Namun, tidak lama setelahnya saham KAEF segera melejit hingga ke level Rp1.100 hingga Rp1.300 sepanjang April hingga pertengahan Juli 2020. Saham KAEF lalu naik hingga terkena auto rejection atas (ARA) selama 3 hari berturut-turut pada 21-23 Juli 2020 hingga ke level Rp2.670.

Memasuki bulan Agustus 2020, saham KAEF stabil di atas level Rp3.000-an.  Lonjakan pesat lalu terjadi pada bulan Desember 2020. Saham KAEF perlahan mulai mendaki ke level Rp4.800-an. Saat itu, euforia investor terhadap saham KAEF mulai terjadi. Banyak investor mulai membelinya.

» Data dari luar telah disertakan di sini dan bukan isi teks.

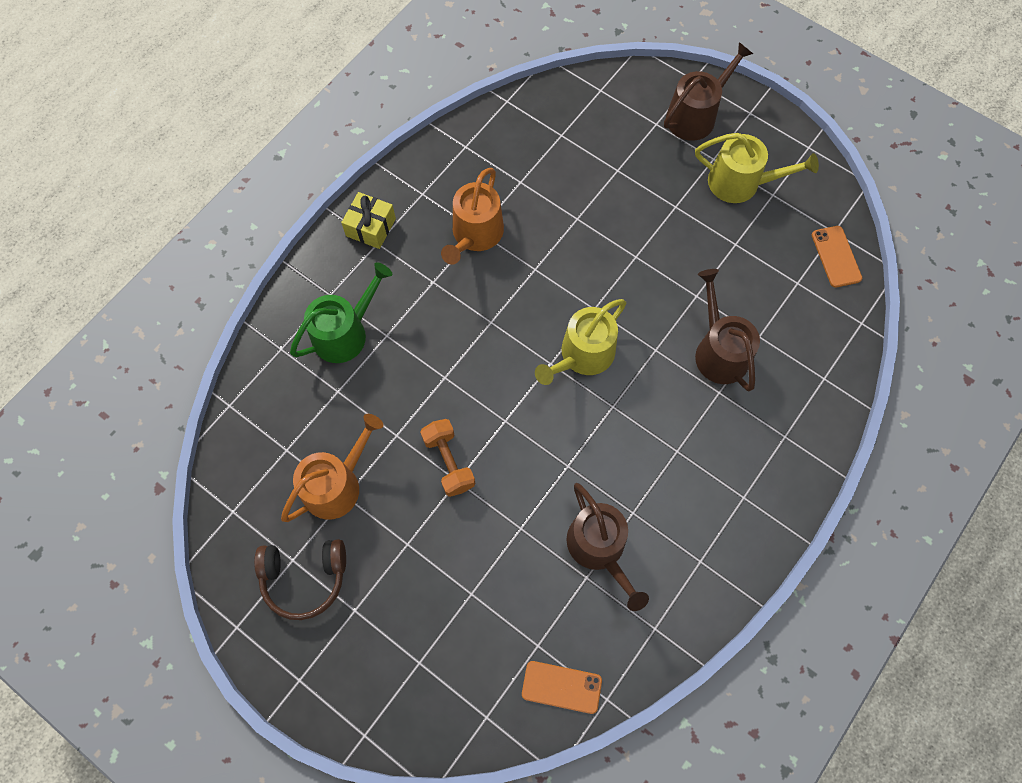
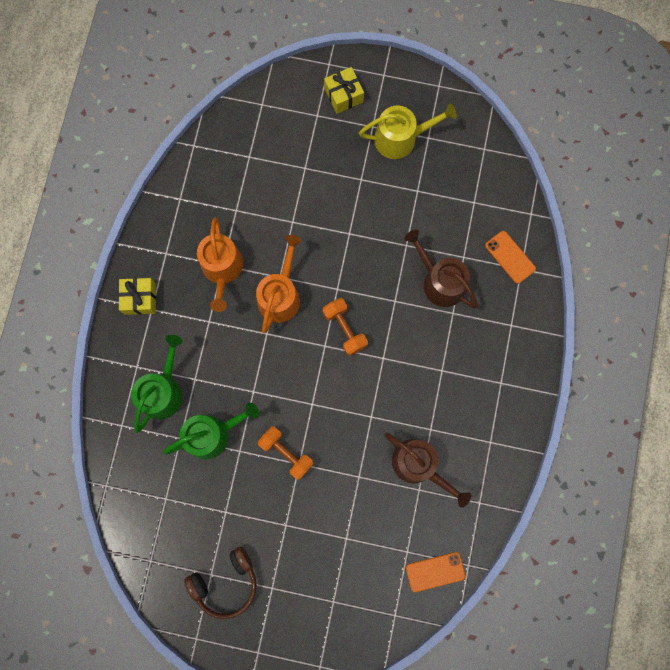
camera: 25 degrees left, 10 degrees up
(337, 484) = (215, 506): orange watering can -> orange watering can (280, 295)
(375, 403) = (212, 434): none -> green watering can
(582, 355) = (345, 329): yellow watering can -> orange dumbbell
(695, 115) = (343, 95): brown watering can -> yellow gift
(836, 256) = (493, 169): orange phone -> orange phone (510, 257)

Lonjakan pesat saham KAEF berlanjut pada Januari 2021. Dalam waktu singkat, harga saham KAEF naik dari level Rp4.250 pada 30 Desember 2020 menjadi Rp6.975 pada 12 Januari 2021. Saat itulah makin banyak investor ritel yang tergoda untuk ikut memborong KAEF.

Sentimen utama yang mendorong saham KAEF adalah fakta bahwa selama Covid-19 permintaan terhadap obat-obatan meningkat, serta adanya rencana vaksinasi Covid-19 yang melibatkan BUMN-BUMN farmasi.

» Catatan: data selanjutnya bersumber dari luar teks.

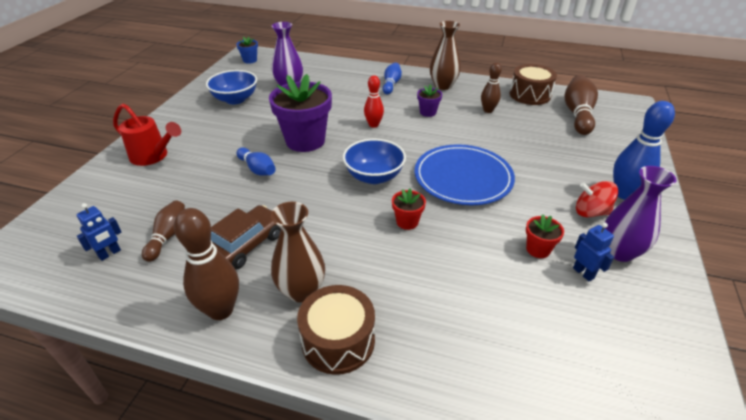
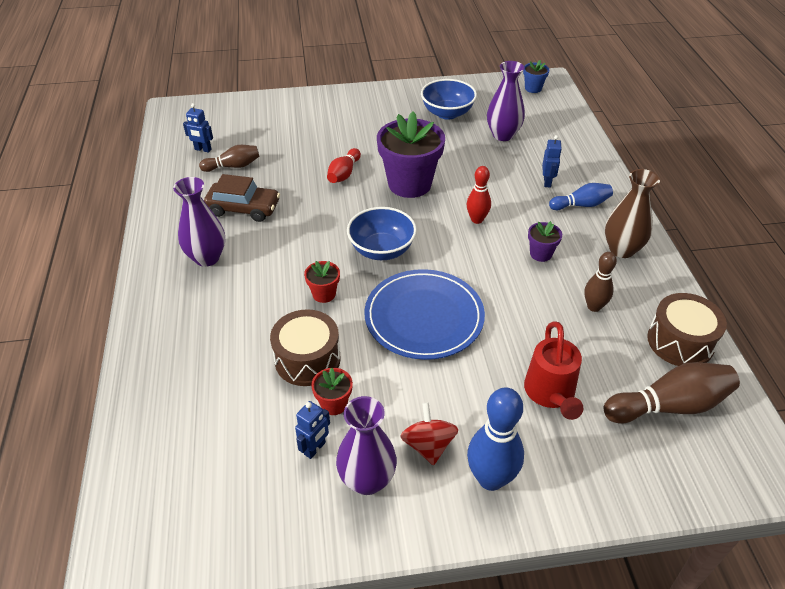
camera: 65 degrees right, 5 degrees up
(153, 156) = (323, 112): red watering can -> red watering can (550, 394)
(221, 310) = (171, 225): brown bowling pin -> none
(257, 169) = (344, 174): blue bowling pin -> red bowling pin
(301, 291) = (207, 258): brown vase -> purple vase
(338, 341) = (165, 296): brown drum -> brown drum (307, 359)
(358, 87) = (547, 182): none -> blue robot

Namun, sayangnya setelah mencapai level tertinggi, saham KAEF merosot tajam selama beberapa hari hingga terkenal ARB. Saat itulah iklan obral saham KAEF muncul di OLX. Saham KAEF kembali ke level Rp3.100-an pada akhir Januari 2021.

Sejak saat itu, saham KAEF tak pernah lagi kembali ke level Rp4.000-an. Kini, saham KAEF ditransaksikan di sekitar Rp2.300-an. Sentimen vaksinasi dan peningkatan permintaan obat-obatan selama pandemi pada kenyataannya tidak berdampak signifikan bagi KAEF.

 

Kinerja Keuangan Lesu KAEF

Kimia Farma hingga kini belum merilis laporan keuangannya untuk periode 30 Juni 2021. Perseroan kini sedang dalam proses penerbitan saham baru melalui hak memesan efek terlebih dahulu atau rights issue, sehingga laporan keuangannya perlu melalui proses audit.

Oleh karena itu, laporan keuangan terakhir KAEF yang dapat diakses adalan per kuartal pertama tahun ini. Jika mengacu pada kinerja keuangan tersebut, bisnis KAEF memang tampak tidak begitu cemerlang pada awal tahun ini.

Berikut ini kinerja keuangan KAEF pada kuartal pertama tahun ini:

Berdasarkan data tersebut, terlihat bahwa dari tahun ke tahun, kinerja pendapatan KAEF selalu meningkat. Namun, pada kuartal pertama tahun ini pendapatan KAEF justru turun. Kondisi yang sama juga terjadi dari sisi laba.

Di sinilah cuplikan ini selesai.